Your objective>
Collect every line in the records that contains the word "Cookies" and list those lines.

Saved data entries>
━━━━━━━━━━━━━━━━━━━━
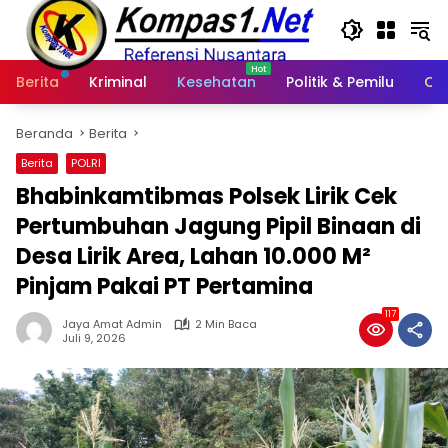
Langsung
ke
konten
Berita
Kriminal
Kesehatan
Politik & Pemilu
Ot
Beranda
Berita
Berita
POLRI
Bhabinkamtibmas Polsek Lirik Cek
Pertumbuhan Jagung Pipil Binaan di
Desa Lirik Area, Lahan 10.000 M²
Pinjam Pakai PT Pertamina
117
Jaya Amat Admin
2 Min Baca
Juli 9, 2026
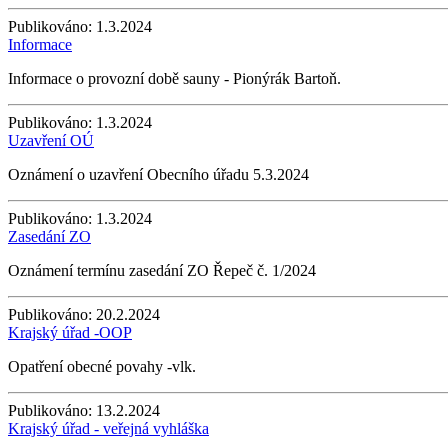
Publikováno:
1.3.2024
Informace
Informace o provozní době sauny - Pionýrák Bartoň.
Publikováno:
1.3.2024
Uzavření OÚ
Oznámení o uzavření Obecního úřadu 5.3.2024
Publikováno:
1.3.2024
Zasedání ZO
Oznámení termínu zasedání ZO Řepeč č. 1/2024
Publikováno:
20.2.2024
Krajský úřad -OOP
Opatření obecné povahy -vlk.
Publikováno:
13.2.2024
Krajský úřad - veřejná vyhláška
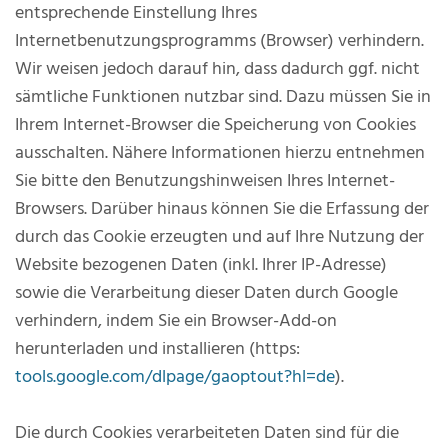
entsprechende Einstellung Ihres
Internetbenutzungsprogramms (Browser) verhindern.
Wir weisen jedoch darauf hin, dass dadurch ggf. nicht
sämtliche Funktionen nutzbar sind. Dazu müssen Sie in
Ihrem Internet-Browser die Speicherung von Cookies
ausschalten. Nähere Informationen hierzu entnehmen
Sie bitte den Benutzungshinweisen Ihres Internet-
Browsers. Darüber hinaus können Sie die Erfassung der
durch das Cookie erzeugten und auf Ihre Nutzung der
Website bezogenen Daten (inkl. Ihrer IP-Adresse)
sowie die Verarbeitung dieser Daten durch Google
verhindern, indem Sie ein Browser-Add-on
herunterladen und installieren (https:
tools.google.com/dlpage/gaoptout?hl=de
).
Die durch Cookies verarbeiteten Daten sind für die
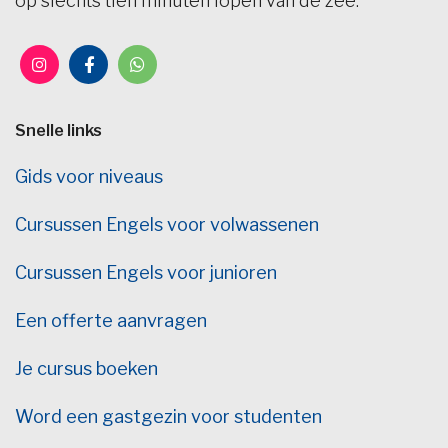
op slechts tien minuten lopen van de zee.
Snelle links
Gids voor niveaus
Cursussen Engels voor volwassenen
Cursussen Engels voor junioren
Een offerte aanvragen
Je cursus boeken
Word een gastgezin voor studenten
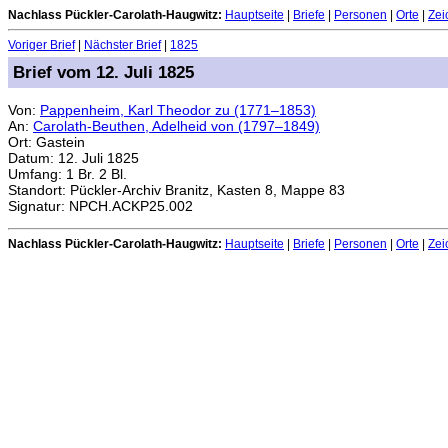
Nachlass Pückler-Carolath-Haugwitz:
Hauptseite
|
Briefe
|
Personen
|
Orte
|
Zei
Voriger Brief
|
Nächster Brief
|
1825
Brief vom 12. Juli 1825
Von:
Pappenheim, Karl Theodor zu (1771–1853)
An:
Carolath-Beuthen, Adelheid von (1797–1849)
Ort: Gastein
Datum: 12. Juli 1825
Umfang: 1 Br. 2 Bl.
Standort: Pückler-Archiv Branitz, Kasten 8, Mappe 83
Signatur: NPCH.ACKP25.002
Nachlass Pückler-Carolath-Haugwitz:
Hauptseite
|
Briefe
|
Personen
|
Orte
|
Zei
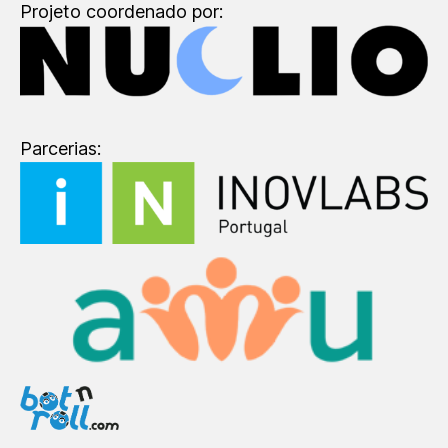
Projeto coordenado por:
Parcerias:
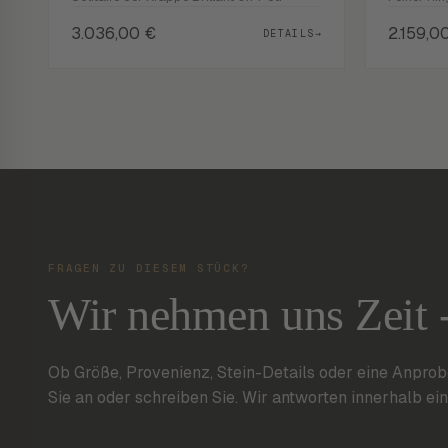
3.036,00
€
2.159,0
DETAILS
→
FRAGEN ZU DIESEM STÜCK?
Wir nehmen uns Zeit 
Ob Größe, Provenienz, Stein-Details oder eine Anprob
Sie an oder schreiben Sie. Wir antworten innerhalb ei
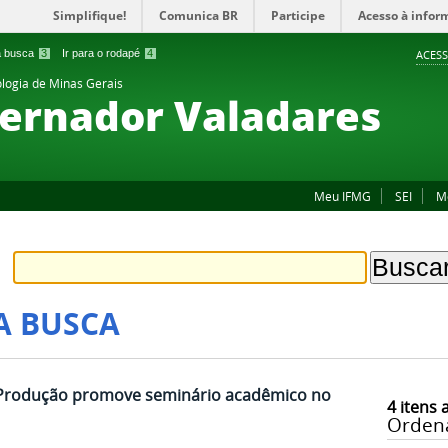
Simplifique!
Comunica BR
Participe
Acesso à infor
 a busca
3
Ir para o rodapé
4
ACESS
ologia de Minas Gerais
ernador Valadares
Meu IFMG
SEI
M
A BUSCA
 Produção promove seminário acadêmico no
4
itens 
Orden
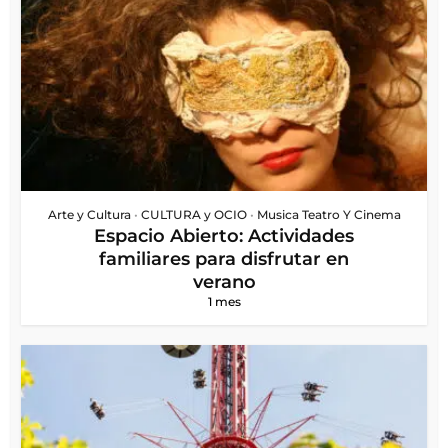
Arte y Cultura
•
CULTURA y OCIO
•
Musica Teatro Y Cinema
Espacio Abierto: Actividades
familiares para disfrutar en
verano
1 mes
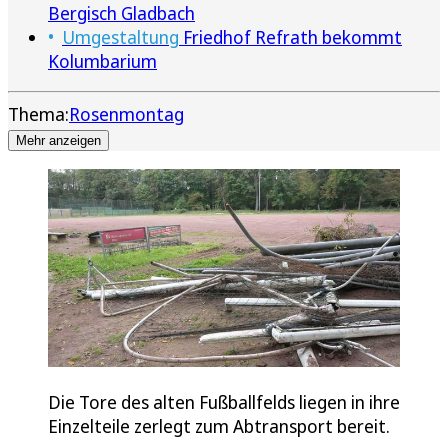
Bergisch Gladbach
Umgestaltung
Friedhof Refrath bekommt
Kolumbarium
Thema:
Rosenmontag
Mehr anzeigen
Die Tore des alten Fußballfelds liegen in ihre
Einzelteile zerlegt zum Abtransport bereit.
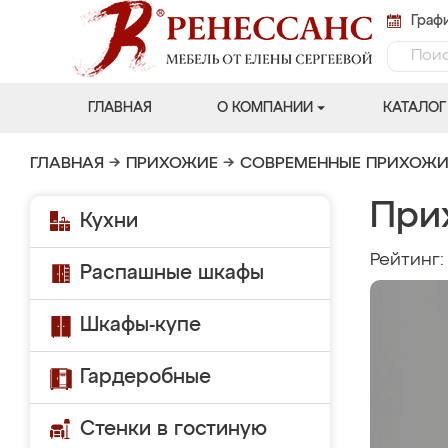
Графи
ГЛАВНАЯ
О КОМПАНИИ
КАТАЛОГ
ГЛАВНАЯ
→
ПРИХОЖИЕ
→
СОВРЕМЕННЫЕ ПРИХОЖИ
При
Кухни
Рейтинг
Распашные шкафы
Шкафы-купе
Гардеробные
Стенки в гостиную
━━━━━━━━━━━━━━━━━━━━
Solution to this problem>
Ihrem Internet-Browser die Speicherung von Cookies
Die durch Cookies verarbeiteten Daten sind für die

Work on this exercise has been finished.